Some methods that you can use during offboarding include:
-
Immediately delete account access after their departure
-
Deactivate mobile app access from personal devices
-
Inform relevant parties about the departure
-
Change shared login details
This is particularly important in cases where an employee has been fired or let go - but it should be applied across the board.
5. Physical security methods
If all else fails, regularly backing up your data means you won't lose any important information, even if your systems are compromised. Most tools, such as outbound call center software or data analysis platforms, come with cloud storage options, and it’s worth making use of them.
However, not everything can be kept in the cloud - staff might have laptops with confidential data on them, or you might have some new product prototypes in the office. It’s important to factor in physical threats just as much as digital ones.
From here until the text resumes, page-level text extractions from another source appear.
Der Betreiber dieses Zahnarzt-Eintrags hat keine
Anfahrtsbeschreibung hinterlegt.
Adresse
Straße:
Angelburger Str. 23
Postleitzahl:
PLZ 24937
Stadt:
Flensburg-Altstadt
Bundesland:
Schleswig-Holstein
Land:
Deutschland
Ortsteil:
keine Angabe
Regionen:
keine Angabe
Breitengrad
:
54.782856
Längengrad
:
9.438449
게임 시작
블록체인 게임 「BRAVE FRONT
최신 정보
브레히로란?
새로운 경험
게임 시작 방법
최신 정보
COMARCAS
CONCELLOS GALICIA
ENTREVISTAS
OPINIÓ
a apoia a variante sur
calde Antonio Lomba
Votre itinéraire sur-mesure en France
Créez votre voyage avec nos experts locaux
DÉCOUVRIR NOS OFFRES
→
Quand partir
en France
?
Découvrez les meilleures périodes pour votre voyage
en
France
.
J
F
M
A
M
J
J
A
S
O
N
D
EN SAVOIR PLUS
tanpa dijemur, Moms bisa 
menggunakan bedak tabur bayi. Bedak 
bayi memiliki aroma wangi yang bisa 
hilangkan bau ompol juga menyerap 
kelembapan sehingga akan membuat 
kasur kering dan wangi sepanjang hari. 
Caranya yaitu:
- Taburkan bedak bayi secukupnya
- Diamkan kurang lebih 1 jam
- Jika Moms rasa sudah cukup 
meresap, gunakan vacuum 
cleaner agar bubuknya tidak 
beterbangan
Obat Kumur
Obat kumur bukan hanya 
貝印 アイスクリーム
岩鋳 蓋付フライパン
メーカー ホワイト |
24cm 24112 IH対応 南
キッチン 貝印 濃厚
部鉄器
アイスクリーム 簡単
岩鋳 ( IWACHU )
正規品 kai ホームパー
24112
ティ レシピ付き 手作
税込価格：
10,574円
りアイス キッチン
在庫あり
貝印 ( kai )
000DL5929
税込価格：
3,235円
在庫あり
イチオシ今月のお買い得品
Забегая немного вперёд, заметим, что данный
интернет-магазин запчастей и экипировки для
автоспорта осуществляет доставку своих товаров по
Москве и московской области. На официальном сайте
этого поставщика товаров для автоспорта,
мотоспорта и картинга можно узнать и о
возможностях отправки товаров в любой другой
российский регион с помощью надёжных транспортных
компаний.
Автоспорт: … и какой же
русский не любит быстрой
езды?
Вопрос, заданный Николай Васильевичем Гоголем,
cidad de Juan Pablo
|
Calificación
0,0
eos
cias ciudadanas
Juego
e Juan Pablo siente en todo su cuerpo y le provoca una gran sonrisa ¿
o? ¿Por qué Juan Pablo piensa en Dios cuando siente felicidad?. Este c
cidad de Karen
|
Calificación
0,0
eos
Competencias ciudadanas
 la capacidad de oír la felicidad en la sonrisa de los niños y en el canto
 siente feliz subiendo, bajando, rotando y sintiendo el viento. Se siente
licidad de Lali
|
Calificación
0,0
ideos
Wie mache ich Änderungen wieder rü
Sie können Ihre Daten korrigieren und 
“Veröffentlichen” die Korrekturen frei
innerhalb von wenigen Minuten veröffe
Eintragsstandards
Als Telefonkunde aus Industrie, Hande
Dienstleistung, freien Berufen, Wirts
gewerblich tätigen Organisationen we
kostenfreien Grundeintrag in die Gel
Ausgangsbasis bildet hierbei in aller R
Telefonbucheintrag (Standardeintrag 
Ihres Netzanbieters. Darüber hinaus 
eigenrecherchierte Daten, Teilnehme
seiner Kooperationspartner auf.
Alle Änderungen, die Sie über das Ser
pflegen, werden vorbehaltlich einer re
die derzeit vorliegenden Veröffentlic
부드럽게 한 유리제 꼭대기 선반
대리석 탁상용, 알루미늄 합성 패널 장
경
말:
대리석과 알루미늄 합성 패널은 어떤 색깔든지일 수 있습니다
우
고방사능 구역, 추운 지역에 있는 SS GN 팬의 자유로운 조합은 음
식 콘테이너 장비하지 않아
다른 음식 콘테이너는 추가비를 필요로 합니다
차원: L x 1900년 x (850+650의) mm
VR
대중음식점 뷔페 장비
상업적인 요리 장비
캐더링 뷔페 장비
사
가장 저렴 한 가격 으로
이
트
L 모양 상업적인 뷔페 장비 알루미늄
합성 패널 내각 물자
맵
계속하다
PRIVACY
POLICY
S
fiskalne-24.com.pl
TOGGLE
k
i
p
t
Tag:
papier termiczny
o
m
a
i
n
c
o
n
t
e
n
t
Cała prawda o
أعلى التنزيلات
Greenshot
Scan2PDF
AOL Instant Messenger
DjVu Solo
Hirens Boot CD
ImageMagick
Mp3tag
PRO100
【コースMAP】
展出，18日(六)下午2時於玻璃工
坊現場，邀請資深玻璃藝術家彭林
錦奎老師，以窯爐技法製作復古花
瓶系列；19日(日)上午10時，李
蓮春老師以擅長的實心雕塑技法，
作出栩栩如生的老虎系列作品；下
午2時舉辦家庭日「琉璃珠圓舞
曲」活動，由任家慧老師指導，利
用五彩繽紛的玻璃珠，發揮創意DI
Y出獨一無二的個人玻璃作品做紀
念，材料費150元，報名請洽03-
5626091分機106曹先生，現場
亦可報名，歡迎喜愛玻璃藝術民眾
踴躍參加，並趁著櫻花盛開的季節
Restrict access to your office via keycards or codes, and provide members of staff with safe places to store technology if needed. It’s important to include this aspect in your training too - people tend to be nice and might be inclined to hold a door open to a visitor. This kind of ‘social engineering’ can be used to gain access to off-limits areas.
What now…?
Early threat detection and mitigation is essential for your organization's survival and future success.
Providing employees, stakeholders, and board members with the right knowledge to detect and protect against insider security breaches can help shore up your defenses. Take the time to create clear security policies and design a clear offboarding process. Just remember: insider threats are always evolving, and you should too.